TASK GOAL =>
Wherever the word "shift" appears in a line of the records, copy that line.

RECORDS PROVIDED =>
□ □ □
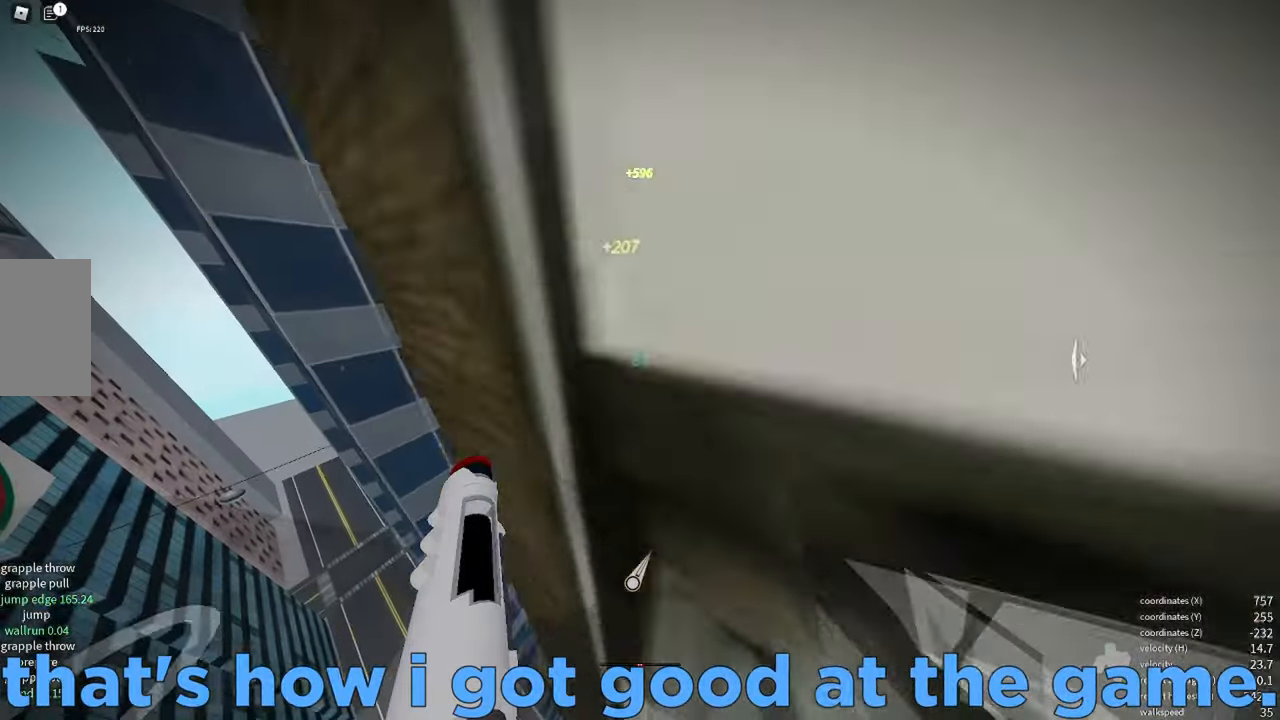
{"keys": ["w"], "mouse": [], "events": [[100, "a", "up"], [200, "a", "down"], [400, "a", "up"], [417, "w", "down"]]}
□ □ □
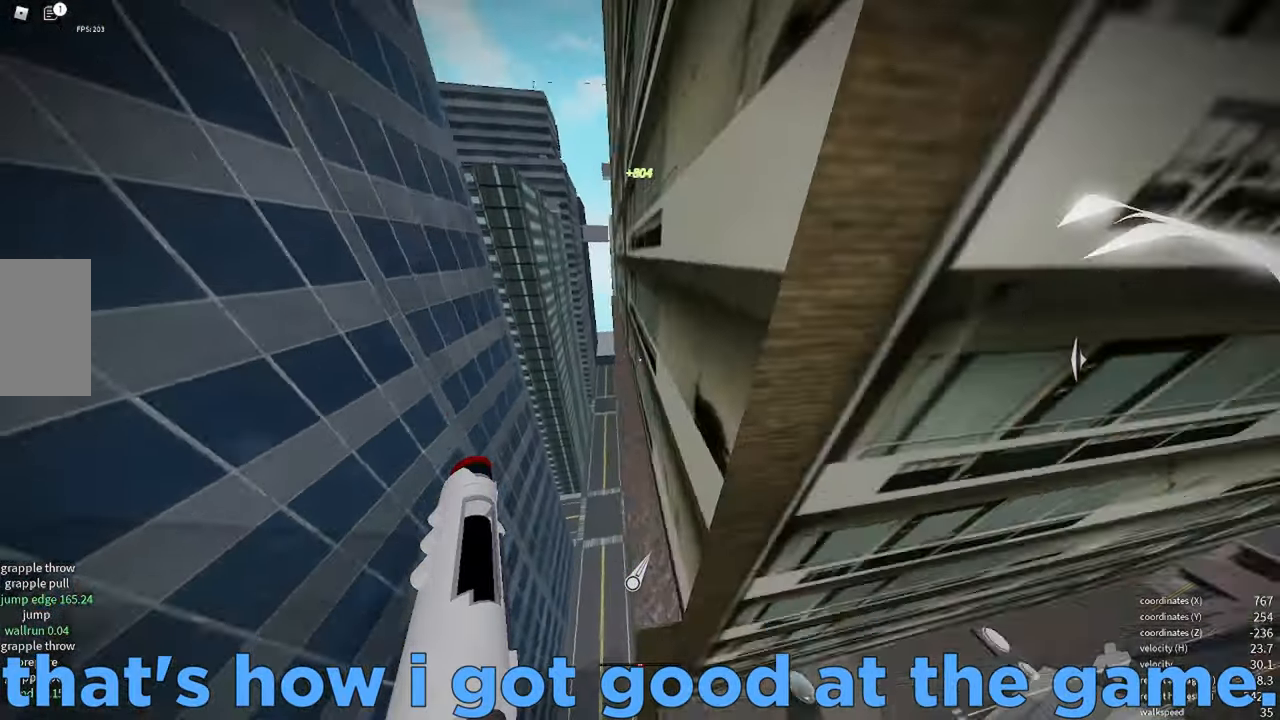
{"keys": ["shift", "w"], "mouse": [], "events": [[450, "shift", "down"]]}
□ □ □
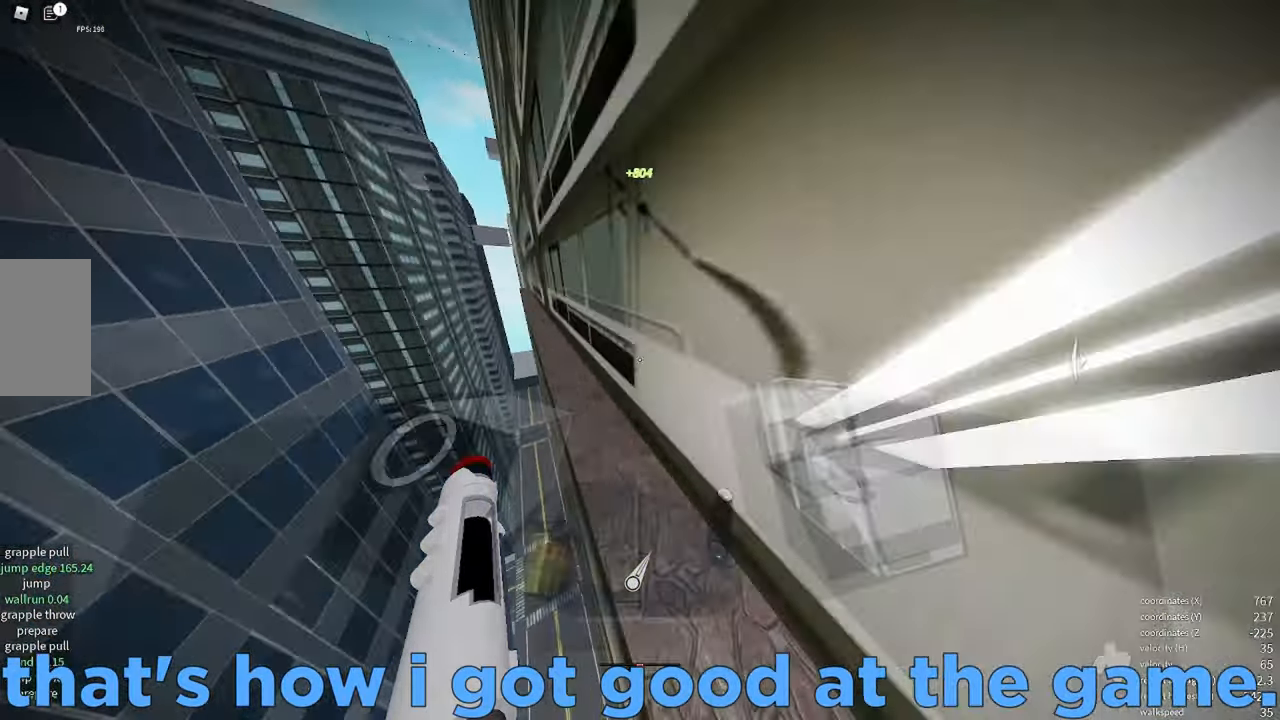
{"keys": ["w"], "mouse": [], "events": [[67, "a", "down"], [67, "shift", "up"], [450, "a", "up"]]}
□ □ □
RESPONSE TO THIS EXERCISE =>
{"keys": ["shift", "w"], "mouse": [], "events": [[450, "shift", "down"]]}
{"keys": ["w"], "mouse": [], "events": [[67, "a", "down"], [67, "shift", "up"], [450, "a", "up"]]}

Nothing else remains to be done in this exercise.